Zebrafish startle behavior
A Zantiks MWP behavioral system was used to examine acoustic startle responses. Behavioral trials were performed at 5 dpf, on three independent days. For this behavioral analysis, we compared nrxn3a+/-; nrxn3b+/- double heterozygotes to nrxn3a-/-; nrxn3b-/- double mutants for an in-clutch, sibling comparison. Nrxn3a+/-; nrxn3b+/- double heterozygotes showed a slight (12%) yet significant reduction in complete synapses compared to wild-type controls. We also compared nrxn3a+/-; nrxn3b+/- double heterozygotes and nrxn3a-/-; nrxn3b-/- double mutants sibling to wild-type animals born the same day; this analysis revealed no difference in startle response between these genotypes.
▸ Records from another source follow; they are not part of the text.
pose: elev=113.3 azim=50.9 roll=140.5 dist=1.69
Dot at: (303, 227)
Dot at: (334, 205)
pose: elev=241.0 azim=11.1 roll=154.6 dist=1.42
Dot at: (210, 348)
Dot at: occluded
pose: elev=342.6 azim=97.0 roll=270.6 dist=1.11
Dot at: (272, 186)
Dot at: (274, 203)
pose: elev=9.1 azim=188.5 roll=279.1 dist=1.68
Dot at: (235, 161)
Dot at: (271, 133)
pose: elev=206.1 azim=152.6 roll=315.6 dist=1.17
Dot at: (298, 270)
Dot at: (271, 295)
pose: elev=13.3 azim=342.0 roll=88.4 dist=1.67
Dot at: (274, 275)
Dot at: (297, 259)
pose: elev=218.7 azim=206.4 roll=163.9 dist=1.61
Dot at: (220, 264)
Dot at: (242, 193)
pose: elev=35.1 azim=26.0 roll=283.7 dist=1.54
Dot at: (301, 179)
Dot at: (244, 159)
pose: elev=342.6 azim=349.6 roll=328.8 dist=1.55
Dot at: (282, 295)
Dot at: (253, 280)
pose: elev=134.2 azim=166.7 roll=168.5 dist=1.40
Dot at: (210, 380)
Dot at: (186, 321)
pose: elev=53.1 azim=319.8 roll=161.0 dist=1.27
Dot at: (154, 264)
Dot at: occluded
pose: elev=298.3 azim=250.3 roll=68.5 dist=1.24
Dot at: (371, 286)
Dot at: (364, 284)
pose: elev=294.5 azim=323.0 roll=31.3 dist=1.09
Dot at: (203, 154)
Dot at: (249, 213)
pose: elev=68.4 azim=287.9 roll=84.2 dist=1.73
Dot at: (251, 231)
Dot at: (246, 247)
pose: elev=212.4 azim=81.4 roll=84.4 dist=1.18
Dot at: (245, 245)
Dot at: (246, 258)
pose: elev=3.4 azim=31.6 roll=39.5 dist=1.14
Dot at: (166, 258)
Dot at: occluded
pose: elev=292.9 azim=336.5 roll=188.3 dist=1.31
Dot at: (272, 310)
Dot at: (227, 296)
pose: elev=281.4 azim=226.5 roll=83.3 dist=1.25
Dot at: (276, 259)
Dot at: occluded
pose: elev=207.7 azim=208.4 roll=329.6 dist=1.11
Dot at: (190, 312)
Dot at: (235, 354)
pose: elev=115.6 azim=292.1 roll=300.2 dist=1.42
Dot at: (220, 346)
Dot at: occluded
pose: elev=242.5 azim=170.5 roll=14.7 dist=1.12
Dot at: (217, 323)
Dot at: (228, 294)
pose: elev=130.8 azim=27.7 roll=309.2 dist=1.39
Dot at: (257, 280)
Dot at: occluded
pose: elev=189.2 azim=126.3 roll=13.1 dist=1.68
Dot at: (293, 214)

The Zantiks system tracked and monitored behavioral responses via a built-in infrared camera at 30 frames per second. A 12-well plate was used to house larvae during behavioral analysis. Each well was filled with E3 and 1 larva. All fish were acclimated in the plate within the Zantiks chamber in the dark for 15 min before each test. To induce startle, an integrated stepper motor was used to drive a vibration-induced startle response. A vibrational stimulus that triggered a maximal % of animals startling in controls without any tracking artifacts (due to the vibration), was used for our strongest stimuli. Each larva was presented with each vibrational stimulus 5 times with 100 s between trials. For each animal, the proportion of startle responses out of the 5 trials was plotted. During the tracking and stimulation, a Cisco router connected to the Zantiks system was used to relay x, y coordinates of each larva every frame. To qualify as a startle response, a distance above 4 pixels or ~1.9 mm was required within 2 frames after stimulus onset. Animals were excluded from our analysis if no tracking data was recorded for the animal.